::: PASSAGE SHOWN :::

The tragedy of September 11, anthrax attacks, and severe acute respiratory syndrome (SARS) and other infectious disease outbreaks have heightened our awareness of the need for health care system readiness and response capabilities.
At the same time, the economic realities of our modern health care system are reflected in cost-containment strategies toward low-volume inventories, reduced bed availability, downsizing of staff, and a shift to outpatient services (American Hospital Association, 2002).
Decreased reimbursement structures and workforce shortages have diminished the health care system’s ability to meet minimum patient demands, let alone the surge of patients that would be expected in a mass-casualty incident.
Furthermore, the infrastructure needed for detection and response from the public health sector has been seriously eroded by decades of insufficient funds. Agencies within the Department of Health and Human Services (HHS) have been working to address readiness and response capabilities, but private organizations and professional associations also have a role to play.
Although nursing is not the only health profession experiencing a workforce shortage, nursing is vital to any large-scale demand for care.
Nationally, there are 2,694,540 licensed registered nurses, or 808 registered nurses per 100,000 people. These numbers are insufficient to meet current capacity needs and would be woefully inadequate in the event of a mass-casualty incident.
A mass-casualty event would require mobilization of additional nurses from outside the affected jurisdiction. Such a mobilization, however, would have to overcome issues of credentialing and licensing. When licensed health care clinicians arrived as Good Samaritans and volunteered after 9/11, hospital administrators turned them away because they did not have the proper credentials.

::: AVAILABLE DATA :::

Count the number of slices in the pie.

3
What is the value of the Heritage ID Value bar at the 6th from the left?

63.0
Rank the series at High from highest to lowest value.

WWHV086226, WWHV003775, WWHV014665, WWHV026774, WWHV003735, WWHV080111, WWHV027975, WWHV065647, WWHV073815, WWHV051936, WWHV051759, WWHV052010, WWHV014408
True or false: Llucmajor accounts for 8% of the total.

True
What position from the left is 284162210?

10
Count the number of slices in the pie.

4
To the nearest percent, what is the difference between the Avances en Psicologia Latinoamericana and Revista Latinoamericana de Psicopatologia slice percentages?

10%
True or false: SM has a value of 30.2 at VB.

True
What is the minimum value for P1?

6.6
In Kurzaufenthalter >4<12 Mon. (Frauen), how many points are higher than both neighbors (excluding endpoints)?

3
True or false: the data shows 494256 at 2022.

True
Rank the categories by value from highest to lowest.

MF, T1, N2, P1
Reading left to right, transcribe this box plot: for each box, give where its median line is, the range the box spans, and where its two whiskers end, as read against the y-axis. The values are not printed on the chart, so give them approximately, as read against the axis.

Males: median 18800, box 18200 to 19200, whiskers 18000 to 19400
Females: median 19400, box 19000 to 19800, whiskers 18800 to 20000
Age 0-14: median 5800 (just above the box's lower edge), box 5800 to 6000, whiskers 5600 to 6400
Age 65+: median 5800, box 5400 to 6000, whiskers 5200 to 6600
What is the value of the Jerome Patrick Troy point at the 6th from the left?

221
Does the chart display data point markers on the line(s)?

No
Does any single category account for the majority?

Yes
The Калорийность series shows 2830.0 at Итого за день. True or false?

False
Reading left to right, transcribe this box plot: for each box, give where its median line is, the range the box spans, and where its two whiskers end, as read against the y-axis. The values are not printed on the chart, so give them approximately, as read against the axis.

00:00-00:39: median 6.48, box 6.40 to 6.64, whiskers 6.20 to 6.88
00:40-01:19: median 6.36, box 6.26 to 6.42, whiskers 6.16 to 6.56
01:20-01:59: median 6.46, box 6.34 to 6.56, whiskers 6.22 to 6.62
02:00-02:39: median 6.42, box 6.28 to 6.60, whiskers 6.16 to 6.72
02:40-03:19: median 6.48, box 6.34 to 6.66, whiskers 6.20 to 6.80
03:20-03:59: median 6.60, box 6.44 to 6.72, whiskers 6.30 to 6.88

:::

From the passage on health care readiness, copy the stretch from "Decreased reimbursement structures" through "demand for care." word for word.

Decreased reimbursement structures and workforce shortages have diminished the health care system’s ability to meet minimum patient demands, let alone the surge of patients that would be expected in a mass-casualty incident.
Furthermore, the infrastructure needed for detection and response from the public health sector has been seriously eroded by decades of insufficient funds. Agencies within the Department of Health and Human Services (HHS) have been working to address readiness and response capabilities, but private organizations and professional associations also have a role to play.
Although nursing is not the only health profession experiencing a workforce shortage, nursing is vital to any large-scale demand for care.